Paper notebooking, that is.
I’ve always been partial to pen and paper, probably because I grew up without computers. I still write all of the first drafts of my short stories in a notebook, and only then transfer them into Word. Over the past few years, I’ve been under the sad impression that I’m one of those hopeless dinosaurs, clinging to the ways of the past. Sort of like my fiction writing college professor who insisted on typing all of her novels on an old typewriter.
But now here comes Julian Assange to rock my world, as always. Use a condom, Julian! Heh…sorry about that. It turns out (and it comes as no big surprise) that our iPhone conversations are being intercepted, our Web surfing is under surveillance. Leading me to the scary question…especially as an Internet addict…what if one day I am forced to disconnect?
I’ve been fortunate to grow up with parents who participated in a computer-free protest movement back in Poland. These are the techniques which an American resistance may have to use in some bleak future world. Illicit pamphlets on illegal printing presses. Scattering paper leaflets. Manifestoes on walls. Good old word of mouth.
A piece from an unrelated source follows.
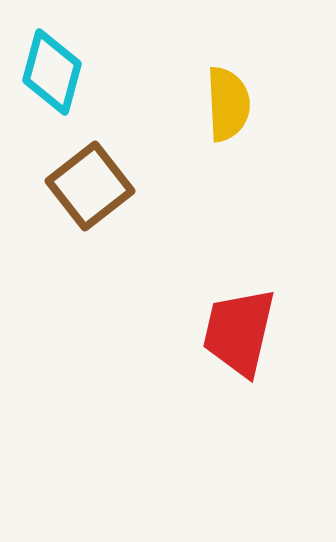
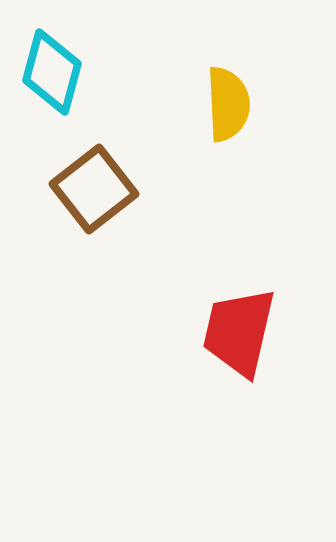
brown square: moved 4 px right, 3 px down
Yes, all these are far less quick and efficient methods of communication than my posting this blog right now to a theoretically unlimited audience. We’ve all seen the social networking potential of the Arab Spring. But what happens when the online system is controlled by the government we oppose? What if we can’t use it to resist, precisely because the system is used to monitor our resistance?
If nothing else, I can envision a time when I will once again have to confine my thoughts and opinions to the pages of my private notebook, where they can’t be read, instead of putting them here on my blog. I hope that day never comes. But I’m keeping a blank page of paper at my bedside, just in case.